Oracle Database CDC Patterns

The Oracle Database CDC input enables capturing row-level changes from Oracle tables using LogMiner. This cookbook provides reusable patterns for filtering, transforming, and routing Oracle CDC events to Redpanda, S3, and other destinations.

Use this cookbook to:

  • Find reusable patterns for capturing Oracle Database CDC events

  • Look up integration patterns for routing CDC data to Redpanda and S3

  • Identify patterns for filtering and transforming change events

Prerequisites

Before using these patterns, ensure you have the following configured:

Redpanda CLI

Install the Redpanda CLI (rpk) to run Redpanda Connect. See Get Started with Redpanda Connect using rpk for installation instructions.

Oracle Database setup

The Oracle database must be configured for CDC:

Enable supplemental logging

Supplemental logging must be enabled at the database and table level:

-- Enable database-level supplemental logging
ALTER DATABASE ADD SUPPLEMENTAL LOG DATA;

-- Enable table-level supplemental logging (for each table)
ALTER TABLE my_schema.my_table ADD SUPPLEMENTAL LOG DATA (ALL) COLUMNS;

Enable archivelog mode

The database must be in ARCHIVELOG mode for LogMiner to access redo logs:

-- Check if archivelog is enabled
ARCHIVE LOG LIST;

-- Enable archivelog mode (if needed)
SHUTDOWN IMMEDIATE;
STARTUP MOUNT;
ALTER DATABASE ARCHIVELOG;
ALTER DATABASE OPEN;

Grant permissions

The database user needs specific permissions to read redo logs:

-- Create user for CDC
CREATE USER cdc_user IDENTIFIED BY <password>;

-- Grant necessary permissions
GRANT CREATE SESSION TO cdc_user;
GRANT SELECT ANY TABLE TO cdc_user;
GRANT SELECT_CATALOG_ROLE TO cdc_user;
GRANT EXECUTE_CATALOG_ROLE TO cdc_user;
GRANT SELECT ANY TRANSACTION TO cdc_user;
GRANT LOGMINING TO cdc_user;

-- Grant access to specific tables
GRANT SELECT ON my_schema.my_table TO cdc_user;

-- Create schema for checkpoint table
CREATE USER rpcn IDENTIFIED BY <password>;
GRANT CREATE TABLE TO rpcn;
GRANT CREATE PROCEDURE TO rpcn;
GRANT UNLIMITED TABLESPACE TO rpcn;

Oracle Wallet (for SSL connections)

For secure connections using Oracle Wallet:

  1. Create a wallet directory:

    mkdir -p /opt/oracle/wallet
  2. Use Oracle Wallet Manager or orapki to create and configure the wallet:

    orapki wallet create -wallet /opt/oracle/wallet -auto_login
    orapki wallet add -wallet /opt/oracle/wallet -trusted_cert -cert ca.crt
    orapki wallet add -wallet /opt/oracle/wallet -user_cert -cert client.crt -pwd <password>
  3. The wallet directory should contain either:

    • cwallet.sso (auto-login wallet, no password required)
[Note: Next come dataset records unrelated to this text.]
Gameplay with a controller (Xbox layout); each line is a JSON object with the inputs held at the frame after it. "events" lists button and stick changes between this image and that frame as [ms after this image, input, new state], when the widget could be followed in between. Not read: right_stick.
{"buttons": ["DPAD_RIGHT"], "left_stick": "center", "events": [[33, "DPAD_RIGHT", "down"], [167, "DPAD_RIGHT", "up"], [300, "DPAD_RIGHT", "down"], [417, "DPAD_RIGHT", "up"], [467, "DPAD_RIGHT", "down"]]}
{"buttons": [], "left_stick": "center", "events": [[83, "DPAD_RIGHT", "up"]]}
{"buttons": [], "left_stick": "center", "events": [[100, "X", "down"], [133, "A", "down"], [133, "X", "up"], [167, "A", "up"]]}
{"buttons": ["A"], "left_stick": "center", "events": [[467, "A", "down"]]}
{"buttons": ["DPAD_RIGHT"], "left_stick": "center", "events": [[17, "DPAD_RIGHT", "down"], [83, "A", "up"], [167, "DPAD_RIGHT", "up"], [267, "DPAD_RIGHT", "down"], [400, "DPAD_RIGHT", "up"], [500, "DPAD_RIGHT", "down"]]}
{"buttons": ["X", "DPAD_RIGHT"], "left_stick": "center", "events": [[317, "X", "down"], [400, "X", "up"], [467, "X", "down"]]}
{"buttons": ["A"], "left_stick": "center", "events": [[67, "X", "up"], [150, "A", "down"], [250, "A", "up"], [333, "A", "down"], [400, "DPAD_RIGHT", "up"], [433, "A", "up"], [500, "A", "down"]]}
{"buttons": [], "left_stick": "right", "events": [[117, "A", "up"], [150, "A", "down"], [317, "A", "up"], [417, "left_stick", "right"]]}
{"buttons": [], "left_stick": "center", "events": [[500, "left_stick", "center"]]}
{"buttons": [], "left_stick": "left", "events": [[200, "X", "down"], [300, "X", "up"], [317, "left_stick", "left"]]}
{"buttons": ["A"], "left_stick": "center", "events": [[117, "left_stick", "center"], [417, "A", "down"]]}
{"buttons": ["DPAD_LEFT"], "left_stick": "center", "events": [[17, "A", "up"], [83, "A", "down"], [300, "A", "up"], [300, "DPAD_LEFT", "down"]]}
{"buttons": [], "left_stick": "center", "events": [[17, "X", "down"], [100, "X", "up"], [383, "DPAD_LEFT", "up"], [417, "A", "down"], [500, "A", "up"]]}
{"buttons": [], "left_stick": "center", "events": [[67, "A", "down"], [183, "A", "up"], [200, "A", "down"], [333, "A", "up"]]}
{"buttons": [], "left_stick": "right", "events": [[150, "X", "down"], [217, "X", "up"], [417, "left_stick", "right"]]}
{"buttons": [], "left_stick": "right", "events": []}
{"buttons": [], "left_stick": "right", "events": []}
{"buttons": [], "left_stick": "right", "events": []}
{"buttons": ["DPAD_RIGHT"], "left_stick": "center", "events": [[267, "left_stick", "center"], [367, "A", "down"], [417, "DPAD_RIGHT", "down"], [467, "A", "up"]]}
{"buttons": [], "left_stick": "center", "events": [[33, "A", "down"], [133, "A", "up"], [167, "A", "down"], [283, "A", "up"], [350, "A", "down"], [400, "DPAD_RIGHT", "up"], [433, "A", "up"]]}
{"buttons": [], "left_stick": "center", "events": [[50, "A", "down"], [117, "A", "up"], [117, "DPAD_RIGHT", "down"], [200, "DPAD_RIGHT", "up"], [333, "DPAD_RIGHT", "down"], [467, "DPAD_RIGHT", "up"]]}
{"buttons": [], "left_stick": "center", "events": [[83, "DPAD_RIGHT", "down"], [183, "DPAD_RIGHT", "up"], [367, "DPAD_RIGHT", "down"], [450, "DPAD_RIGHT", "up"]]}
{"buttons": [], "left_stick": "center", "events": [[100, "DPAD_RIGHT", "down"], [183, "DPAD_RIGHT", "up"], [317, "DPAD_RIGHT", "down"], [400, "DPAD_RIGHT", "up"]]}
    • ewallet.p12 (requires password)

Environment variables

The examples in this cookbook use environment variables for Oracle configuration. This allows you to keep credentials secure and separate from your pipeline configuration files.

export ORACLE_CONNECTION_STRING=oracle://cdc_user:password@host:1521/service_name (1)
export ORACLE_WALLET_PATH=/opt/oracle/wallet (2)
export ORACLE_WALLET_PASSWORD=wallet_password (3)
export REDPANDA_BROKERS=localhost:9092 (4)
export S3_BUCKET=my-cdc-bucket (5)
1 The Oracle connection string with credentials.
2 Path to Oracle Wallet directory (optional, for SSL).
3 Wallet password if using ewallet.p12 (optional).
4 The Redpanda broker addresses (for Redpanda output examples).
5 The S3 bucket name (for S3 output examples).

Capture CDC events

The simplest pattern captures all change events from Oracle tables and outputs them with metadata:

input:
  oracledb_cdc:
    connection_string: ${ORACLE_CONNECTION_STRING}
    include:
      - "MY_SCHEMA\\.ORDERS"
      - "MY_SCHEMA\\.CUSTOMERS"
    exclude:
      - "MY_SCHEMA\\..*_TEMP"

pipeline:
  processors:
    # Extract the change event details
    - mapping: |
        root = this
        root.metadata.operation = meta("operation")
        root.metadata.table = meta("table_name")
        root.metadata.schema = meta("database_schema")
        root.metadata.scn = meta("scn")
        root.metadata.timestamp = now()

output:
  stdout:
    codec: lines

For details on the CDC event message structure and available metadata fields, see the metadata section in the connector reference.

Filter CDC events

You can filter events to process only specific change types:

input:
  oracledb_cdc:
    connection_string: ${ORACLE_CONNECTION_STRING}
    include:
      - "MY_SCHEMA\\.ORDERS"

pipeline:
  processors:
    # Filter out delete events
    - mapping: |
        root = if meta("operation") == "delete" { deleted() } else { this }

    # Add operation metadata to the message
    - mapping: |
        root = this.merge({
          "operation": meta("operation"),
          "table": meta("table_name")
        })

output:
  stdout:
    codec: lines

This example:

  • Filters out delete events using deleted()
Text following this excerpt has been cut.